Monday, March 7, 2011

Activant announces new Business Rules Engine

Last Thursday I questioned whether IT spoke the language of business. In that short commentary, I used a couple of examples. One of them was “abstraction.” I mentioned that, “if you tell a business person you can set up rules that will govern processes once, and those rules will be enforced by all your business systems, then you have introduced the concept of abstraction without having ever said the word.”
Today I read that Activant has introduced a Business Rule Engine for Distributors.  This is exactly the type of feature I was talking about – one that takes the solution beyond the traditional transaction and reporting ERP of old. The Business Rule Engine provides Prophet 21 users with the ability to insert their own business logic into the Prophet 21 code base without altering the application code itself.
Some examples provided by Kevin Roach, executive vice president and general manager of Activant's Wholesale Distribution Division included:
·         Conversion rules that auto-populate some fields based on others -  like the town or city and state based on zip code? These are the types of “smart” features we have become accustomed to through our own personal online shopping experiences. Heck, I was a catalogue shopper long before the Internet and even back in those days I had customer service reps automatically filling in my town and state based on my zip code. But I didn’t see the same intelligence in business applications. This is a very simple example, but there are scores of ways to use this kind of functionality.   Like certain compliance requirements based on type of product.  Activant suggests an item entered with a product group of Pharmaceuticals could automatically set the Pedigree Tracking Checkbox to be checked. Or food and beverage for nutritional labeling, etc.  As new requirements are added, new rules reflect the changes with far less disruption than mucking around in code.
·         Validation Rules:  Another Activant example, Customer A can only buy items with Item Class 1 set to "No Restrictions." The system will provide an error message if an item without that Item Class is entered on an order for Customer A. These validations basically allow for the creation of warnings and error messages based on rules being met or not met.

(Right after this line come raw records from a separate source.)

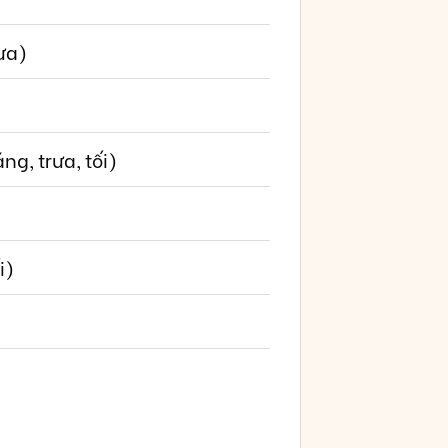
ưa)
g, trưa, tối)
i)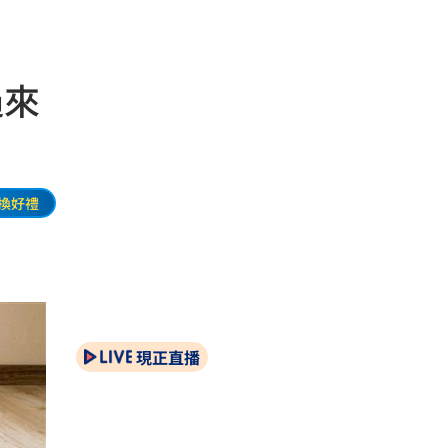
過來
換好禮
現正直播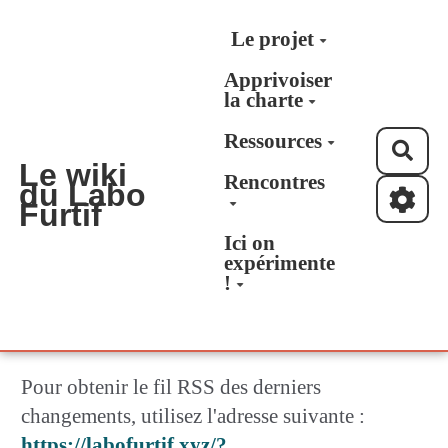
Aller au contenu principal
Le projet
Apprivoiser
la charte
Ressources
Rec
Le wiki
Rencontres
du Labo
Furtif
Ici on
expérimente
!
Pour obtenir le fil RSS des derniers
changements, utilisez l'adresse suivante :
https://labofurtif.xyz/?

·         Asynchronous Workflows. A third Activant example… a distributor could set up a workflow so that a purchase order placed in the amount of $5,000-$10,000 triggers an alert to an authorizing manager for signoff, while an order over $10,000 triggers an alert for the CFO's signoff. When the inserted trigger is activated in the Prophet 21 software, the rules included in that workflow will be executed in the sequence indicated.  Those are the rules today, but perhaps during a downturn in business, you need to (temporarily?) reduce those authorization levels or require the CFO to additionally review all purchases. Perhaps the rules tomorrow will add the type of purchase. Maybe a requisition generated for direct materials will be handled differently than indirect materials.
Why are these features and these examples (which appear to be so simple) so important? Because these business rules are subject to change. And if they are embedded within the logic of the application then changes to your business either require changes to your application (think source code and programming) or prevent your business from adapting.
If you are using older, outdated technology, and looking to upgrade or replace…perhaps this type of requirement is not top of mind. But all ERP users should be clamoring for this type of logic to be extracted (or abstracted) from the underlying code so that it puts the power of change in the hands of the business user.